Douglas Kauffman, an LA-based organizer with the A.N.S.W.E.R. coalition, which stands for Act Now to Stop War and End Racism, says the coalition fights for immigrant rights and supports full amnesty. 
On the other end of the spectrum, however, the Oath Keepers affiliate themselves not only with the Tea Party, but also with the California Coalition for Immigration Reform (CCIR), says George Pulsifer, co-director of the Orange County chapter of the Oath Keepers. 
Remember CCIR? They're that group Gustavo Arellano successfully infiltrated a few years back.
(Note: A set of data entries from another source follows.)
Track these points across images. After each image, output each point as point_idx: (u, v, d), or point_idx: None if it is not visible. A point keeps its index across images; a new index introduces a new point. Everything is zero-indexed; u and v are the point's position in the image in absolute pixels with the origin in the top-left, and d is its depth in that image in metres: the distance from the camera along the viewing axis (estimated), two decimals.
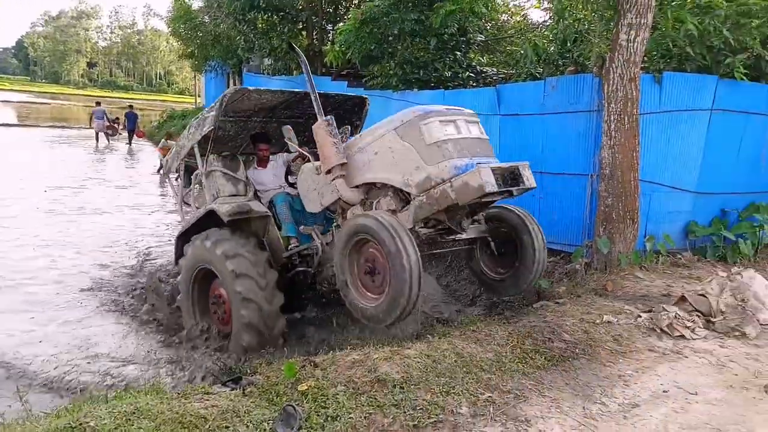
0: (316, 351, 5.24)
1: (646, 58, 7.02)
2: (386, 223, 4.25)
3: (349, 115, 6.69)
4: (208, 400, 3.48)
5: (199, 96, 37.28)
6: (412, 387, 3.65)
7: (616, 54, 6.27)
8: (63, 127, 30.91)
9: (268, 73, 19.63)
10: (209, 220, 5.88)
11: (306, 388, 3.58)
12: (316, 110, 5.15)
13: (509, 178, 4.55)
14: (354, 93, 12.10)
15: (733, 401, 3.80)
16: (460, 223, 4.96)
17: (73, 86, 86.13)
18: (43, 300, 7.39)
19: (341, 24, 13.08)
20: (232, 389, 3.74)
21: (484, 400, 3.62)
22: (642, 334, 4.80)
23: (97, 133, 25.20)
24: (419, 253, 4.19)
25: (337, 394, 3.52)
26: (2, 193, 13.30)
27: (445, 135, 4.54)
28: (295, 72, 17.92)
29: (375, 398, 3.52)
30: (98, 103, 27.05)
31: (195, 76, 38.10)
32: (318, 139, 4.99)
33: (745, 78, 6.95)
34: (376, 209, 4.92)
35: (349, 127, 5.98)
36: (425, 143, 4.53)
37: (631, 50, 6.23)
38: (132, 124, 25.37)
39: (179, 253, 6.26)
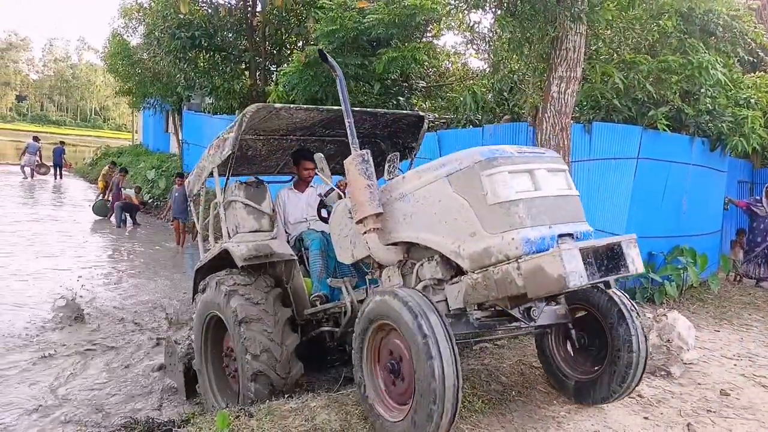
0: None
1: (576, 109, 7.42)
2: (414, 306, 3.13)
3: (404, 136, 5.73)
4: None
5: (136, 133, 36.41)
6: None
7: (548, 104, 6.60)
8: None
9: (209, 112, 19.45)
10: (227, 257, 5.04)
11: None
12: (350, 140, 4.13)
13: (605, 260, 3.33)
14: None
15: None
16: (529, 311, 3.69)
17: (1, 120, 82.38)
18: None
19: (285, 65, 13.17)
20: None
21: None
22: None
23: (23, 167, 24.58)
24: (458, 354, 3.05)
25: None
26: None
27: (516, 192, 3.32)
28: (237, 111, 17.82)
29: None
30: (36, 138, 26.34)
31: (132, 113, 37.26)
32: (349, 179, 3.97)
33: (667, 129, 7.44)
34: (417, 276, 3.82)
35: (398, 155, 4.54)
36: (487, 202, 3.33)
37: (562, 101, 6.58)
38: (59, 159, 25.65)
39: (196, 289, 5.44)
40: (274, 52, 18.36)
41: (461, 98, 10.29)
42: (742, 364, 5.55)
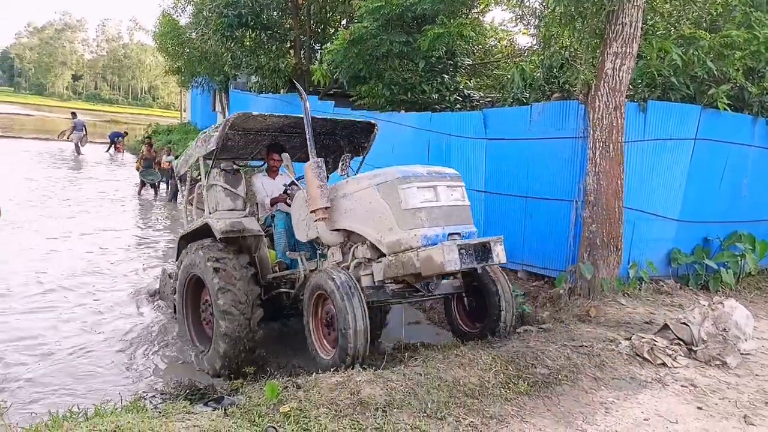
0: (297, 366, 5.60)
1: (631, 87, 7.13)
2: (339, 283, 4.53)
3: (358, 138, 6.87)
4: (189, 419, 3.38)
5: (184, 111, 37.12)
6: (394, 410, 3.59)
7: (602, 82, 6.35)
8: (47, 139, 30.52)
9: (254, 91, 19.61)
10: (207, 229, 6.17)
11: (288, 409, 3.51)
12: (309, 150, 5.35)
13: (479, 252, 4.65)
14: (343, 113, 12.16)
15: (713, 431, 3.78)
16: (428, 285, 5.00)
17: (58, 98, 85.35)
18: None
19: (329, 44, 13.14)
20: (214, 409, 3.66)
21: (467, 425, 3.57)
22: (624, 361, 4.78)
23: (77, 144, 25.80)
24: (368, 316, 4.46)
25: (320, 417, 3.45)
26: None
27: (421, 202, 4.66)
28: (281, 90, 17.93)
29: (357, 421, 3.45)
30: (75, 114, 27.81)
31: (181, 92, 37.95)
32: (306, 179, 5.17)
33: (728, 108, 7.07)
34: (353, 255, 5.16)
35: (350, 155, 5.86)
36: (401, 207, 4.66)
37: (617, 79, 6.32)
38: (114, 138, 27.67)
39: (180, 252, 6.62)
40: (319, 30, 18.33)
41: (508, 75, 10.06)
42: None
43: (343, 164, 5.56)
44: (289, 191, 6.25)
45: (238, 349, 5.52)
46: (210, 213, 6.29)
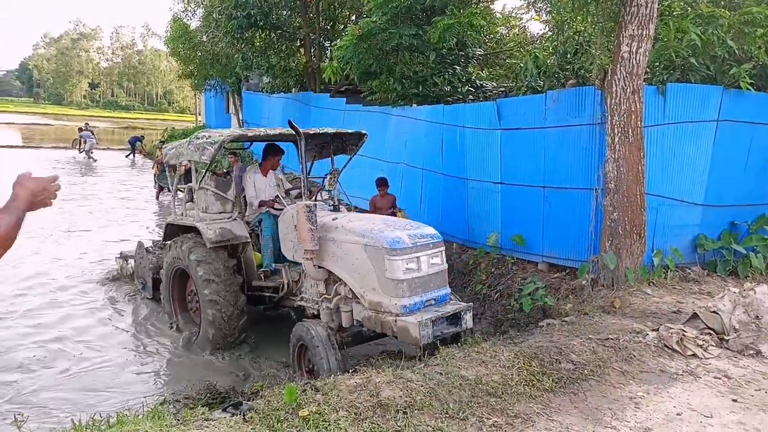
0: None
1: (648, 70, 6.93)
2: (315, 336, 5.08)
3: (348, 144, 7.31)
4: (208, 427, 3.33)
5: (199, 115, 37.34)
6: (415, 412, 3.50)
7: (618, 66, 6.17)
8: (65, 148, 30.97)
9: (266, 91, 19.62)
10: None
11: (307, 413, 3.42)
12: (303, 192, 5.92)
13: (451, 320, 5.09)
14: (355, 109, 12.09)
15: (750, 424, 3.63)
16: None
17: (76, 107, 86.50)
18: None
19: (339, 40, 13.04)
20: (233, 415, 3.58)
21: (491, 425, 3.46)
22: (652, 353, 4.63)
23: (87, 152, 26.91)
24: (340, 358, 4.99)
25: (339, 420, 3.36)
26: None
27: (404, 273, 4.98)
28: (293, 89, 17.90)
29: (378, 424, 3.36)
30: (86, 125, 29.47)
31: (195, 95, 38.20)
32: (298, 220, 5.45)
33: (750, 88, 6.84)
34: (336, 291, 5.52)
35: (339, 170, 6.62)
36: (385, 275, 4.99)
37: (634, 62, 6.13)
38: (133, 142, 28.84)
39: (166, 236, 7.26)
40: (328, 27, 18.27)
41: (521, 64, 9.87)
42: None
43: (331, 179, 6.29)
44: (277, 201, 6.56)
45: (226, 333, 6.22)
46: (201, 211, 6.67)
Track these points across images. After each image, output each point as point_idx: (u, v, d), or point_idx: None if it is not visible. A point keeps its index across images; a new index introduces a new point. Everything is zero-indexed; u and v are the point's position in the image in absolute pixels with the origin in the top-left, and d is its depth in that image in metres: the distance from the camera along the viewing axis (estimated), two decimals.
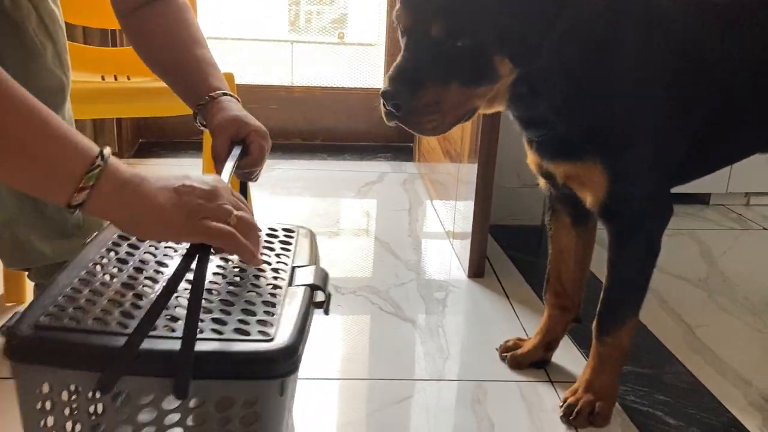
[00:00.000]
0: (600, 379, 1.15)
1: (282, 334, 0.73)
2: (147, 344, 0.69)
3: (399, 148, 2.80)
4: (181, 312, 0.73)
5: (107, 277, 0.80)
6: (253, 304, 0.78)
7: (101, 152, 0.68)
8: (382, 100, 0.93)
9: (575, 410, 1.13)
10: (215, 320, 0.74)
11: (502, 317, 1.48)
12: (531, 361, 1.28)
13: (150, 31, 1.11)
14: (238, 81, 1.77)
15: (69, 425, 0.73)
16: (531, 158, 1.15)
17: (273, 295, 0.81)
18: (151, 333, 0.70)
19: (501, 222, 1.98)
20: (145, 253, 0.87)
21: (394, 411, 1.14)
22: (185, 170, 0.75)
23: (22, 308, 0.74)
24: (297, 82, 3.03)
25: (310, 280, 0.85)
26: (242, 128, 0.97)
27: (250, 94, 2.63)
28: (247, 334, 0.72)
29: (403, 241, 1.88)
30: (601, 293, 1.13)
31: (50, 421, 0.72)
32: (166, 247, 0.89)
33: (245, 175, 0.99)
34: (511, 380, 1.25)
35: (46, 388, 0.71)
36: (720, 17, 1.09)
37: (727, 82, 1.09)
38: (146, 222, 0.70)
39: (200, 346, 0.69)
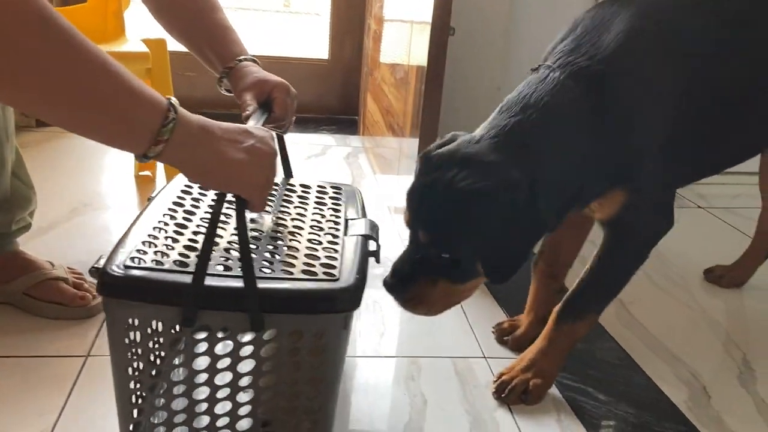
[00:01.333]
0: (543, 361, 1.15)
1: (345, 275, 0.84)
2: (222, 282, 0.80)
3: (343, 121, 2.76)
4: (265, 256, 0.87)
5: (178, 226, 0.91)
6: (316, 250, 0.90)
7: (170, 103, 0.71)
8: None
9: (508, 387, 1.13)
10: (284, 263, 0.85)
11: None
12: (532, 339, 1.23)
13: (169, 2, 1.12)
14: (177, 48, 1.70)
15: (152, 357, 0.85)
16: None
17: (332, 243, 0.93)
18: (228, 273, 0.81)
19: None
20: (209, 205, 0.99)
21: None
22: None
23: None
24: None
25: (363, 231, 0.98)
26: (264, 87, 1.02)
27: (190, 62, 2.54)
28: (315, 274, 0.83)
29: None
30: (576, 283, 1.13)
31: (137, 352, 0.83)
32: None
33: (276, 129, 1.03)
34: (445, 356, 1.24)
35: (133, 322, 0.81)
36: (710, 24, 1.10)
37: (724, 90, 1.10)
38: (216, 176, 0.78)
39: (273, 285, 0.81)
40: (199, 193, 1.03)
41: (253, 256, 0.85)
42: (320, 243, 0.93)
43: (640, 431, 1.09)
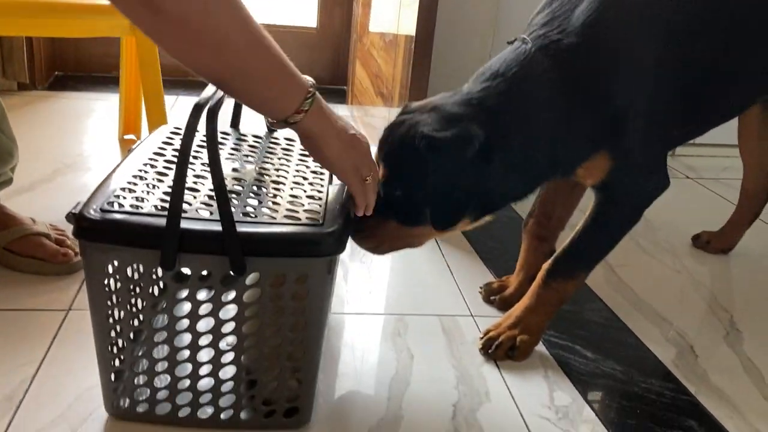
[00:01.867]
0: (530, 318, 1.14)
1: (329, 220, 0.83)
2: (201, 225, 0.79)
3: (331, 91, 2.73)
4: (247, 203, 0.86)
5: (158, 174, 0.90)
6: (299, 197, 0.89)
7: (312, 83, 0.82)
8: None
9: (495, 343, 1.12)
10: (267, 209, 0.84)
11: (427, 255, 1.46)
12: (520, 300, 1.23)
13: None
14: None
15: (133, 302, 0.85)
16: None
17: (316, 191, 0.92)
18: (209, 217, 0.80)
19: None
20: (193, 154, 0.96)
21: None
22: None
23: None
24: None
25: None
26: None
27: None
28: (298, 219, 0.82)
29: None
30: (568, 240, 1.13)
31: (116, 298, 0.82)
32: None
33: None
34: (432, 314, 1.23)
35: (111, 266, 0.80)
36: None
37: (709, 47, 1.09)
38: (327, 149, 0.85)
39: (255, 228, 0.80)
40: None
41: (235, 202, 0.84)
42: (304, 191, 0.92)
43: (627, 387, 1.08)
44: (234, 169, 0.95)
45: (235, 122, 1.11)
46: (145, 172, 0.90)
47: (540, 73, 1.01)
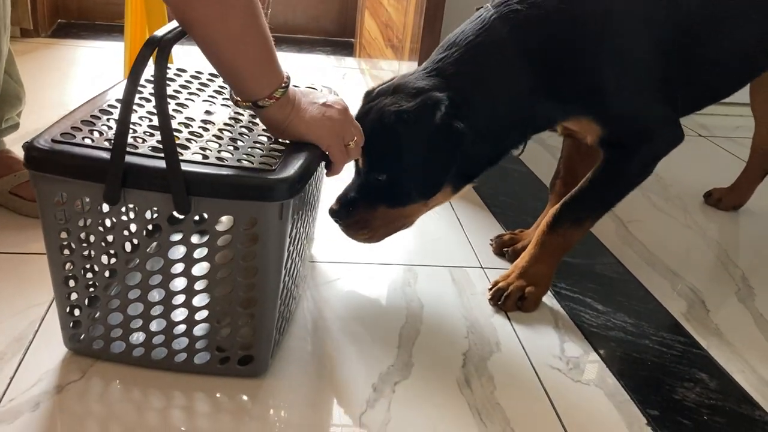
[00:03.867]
0: (535, 267, 1.13)
1: (282, 167, 0.81)
2: (144, 161, 0.77)
3: (339, 43, 2.69)
4: (206, 145, 0.84)
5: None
6: (263, 144, 0.87)
7: (288, 75, 0.84)
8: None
9: (504, 294, 1.11)
10: (222, 150, 0.83)
11: (437, 209, 1.43)
12: None
13: None
14: None
15: (84, 236, 0.83)
16: None
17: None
18: (154, 153, 0.78)
19: None
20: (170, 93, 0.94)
21: (325, 290, 1.11)
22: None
23: None
24: None
25: None
26: None
27: None
28: (251, 164, 0.80)
29: None
30: (577, 187, 1.12)
31: (67, 229, 0.82)
32: (189, 93, 0.98)
33: None
34: (442, 265, 1.22)
35: (61, 198, 0.79)
36: None
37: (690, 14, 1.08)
38: (295, 128, 0.86)
39: (205, 169, 0.78)
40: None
41: (192, 144, 0.83)
42: (270, 138, 0.89)
43: (638, 340, 1.08)
44: (207, 112, 0.93)
45: None
46: (113, 107, 0.88)
47: (494, 41, 1.02)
On CCIR's website they call for a full-fledged boycott of Mexico, and their phone number is (877) No-Illegals.

Anyway, the point is, when it comes to immigration, these two groups couldn't be any more unlike.
But, details of the Kelly Thomas case piqued the attention of both groups and caused members of the differing organizations to show up in throngs Saturday.
Aside from more than a dozen A.N.S.W.E.R. organizers who attended Saturday's event, Kauffman says he thinks at least 50 other people showed up in front of the Fullerton Police Department on Saturday, because they had received a pre-protest call or email from A.N.S.W.E.R. 
 
“Our motivation is pretty simple,” Kauffman says. “What the Fullerton Six did is a heinous crime. It doesn't take a trained professional to know that six people on one and Tasing someone five times is excessive force.”
While the group's stated purpose and typical focus is working to end war and racism, Kauffman says the coalition decided to join this protest, because they “fight against any vestige of racism, and police brutality usually affects Black and Latino youth and poor people. It's a race and a class issue.” 
The Oath Keepers had a different reason for joining the protest.  Co-director Pulsifer describes the group as “a coalition of active and former military and law enforcement and citizen patriots” that works to remind people that “anyone who holds public office swears an oath to the Constitution.”
And when people break that oath, the group isn't happy. “We're all about the oath and the Constitution and the six officers that did what they did lost their bearing and they became oath breakers,” Pulsifer says.
Well, it sounds like we have a consensus, and so for now, let's bask in the unity.